§ **Supplied passage**
In this respect, production can be seen as the excretory phase of a process of appropriation, and the same is true of selling.
5. The homogeneity of the kind realized in cities between men and that which surrounds them is only a subsidiary form of a much more consistent homogeneity, which man has established throughout the external world by everywhere replacing a priori inconceivable objects with classified series of conceptions or ideas. The identification of all the elements of which the world is composed has been pursued with a constant obstinacy, so that scientific conceptions, as well as the popular conceptions of the world, seem to have voluntarily led to a representation as different from what could have been imagined a priori as the public square of a capital is from a region of high mountains.
This last appropriation — the work of philosophy as well as of science or common sense — has included phases of revolt and scandal, but it has always had as its goal the establishment of the homogeneity of the world, and it will only be able to lead to a terminal phase in the sense of excretion when the irreducible waste products of the operation are determined.
Philosophy, Religion, and Poetry in Relation to Heterology
6. The interest of philosophy resides in the fact that, in opposition to science or common sense, it must positively envisage the waste products of intellectual appropriation. Nevertheless, it most often envisages these waste products only in abstract forms of totality (nothingness, infinity, the absolute), to which it itself cannot give a positive content; it can thus freely proceed in speculations that more or less have as a goal, all things considered, the sufficient identification of an endless world with a finite world, an unknowable (noumenal) world with the known (phenomena]) world.
Only an intellectual elaboration in a religious form can, in its periods of autonomous development, put forward the waste products of appropriative thought as the definitively heterogeneous (sacred) object of speculation. But in general one must take into account the fact that religions bring about a profound separation within the sacred domain, dividing it into a superior world (celestial and divine) and an inferior world (demoniacal, a world of decomposition); now such a division necessarily leads to a progressive homogeneity of the entire superior domain (only the inferior domain resists all efforts at appropriation). God rapidly and almost entirely loses his terrifying features, his appearance as a decomposing cadaver, in order to become, at the final stage of degradation, the simple (paternal) sign of universal homogeneity.
7. In practice, one must understand by religion not really that which answers the need for the unlimited projection (expulsion or excretion) of human nature, but the totality of prohibitions, obligations, and partial freedom that socially channel and regularize this projection. Religion thus differs from a practical and theoretical heterology2 (even though both are equally concerned with sacred or excremental facts), not only in that the former excludes the scientific rigor proper to the latter (which generally appears as different from religion as chemistry is from alchemy), but also in that, under normal conditions, it betrays the need that it was not only supposed to regulate, but satisfy.

§ **Work to be completed**
Please list the abstract forms of totality in which, according to the heterology passage, philosophy most often envisages the waste products of intellectual appropriation. The listing after this passage comes from a separate source.

§ **Data extract**
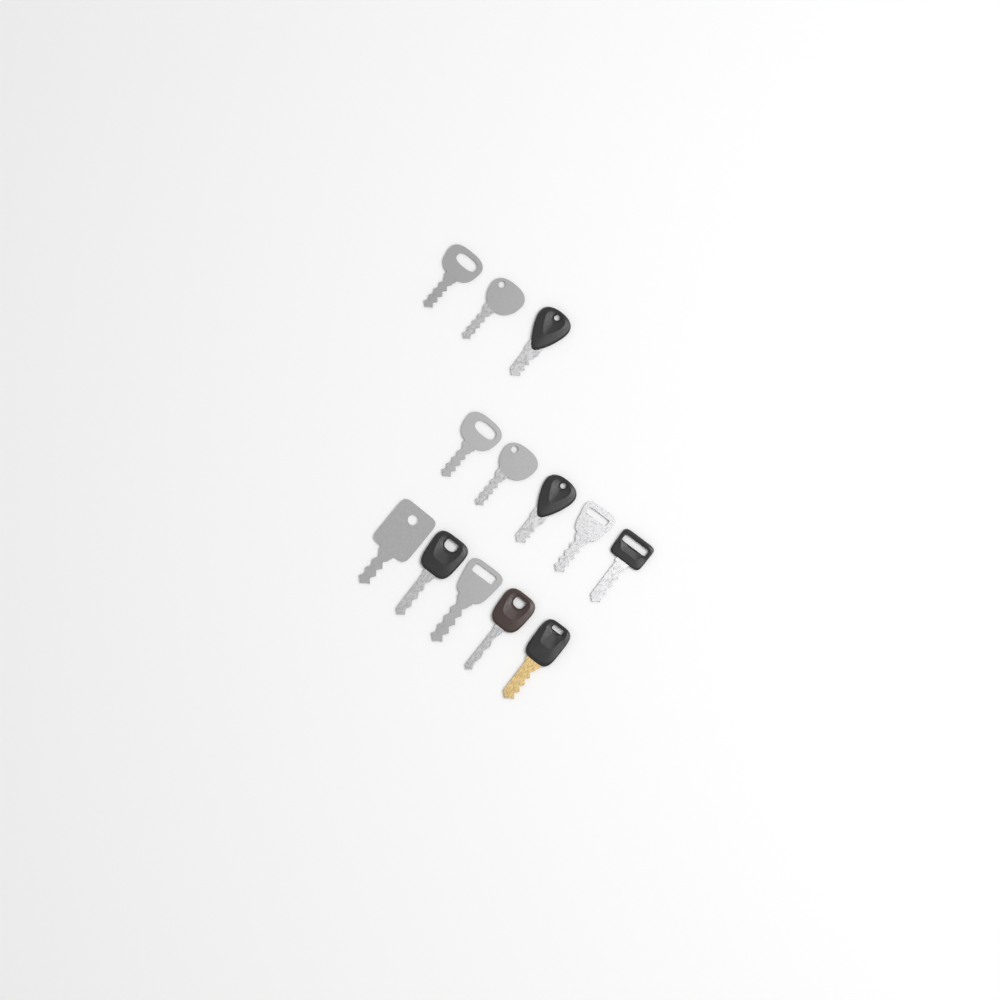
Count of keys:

§ **Response below**
Nothingness, infinity, the absolute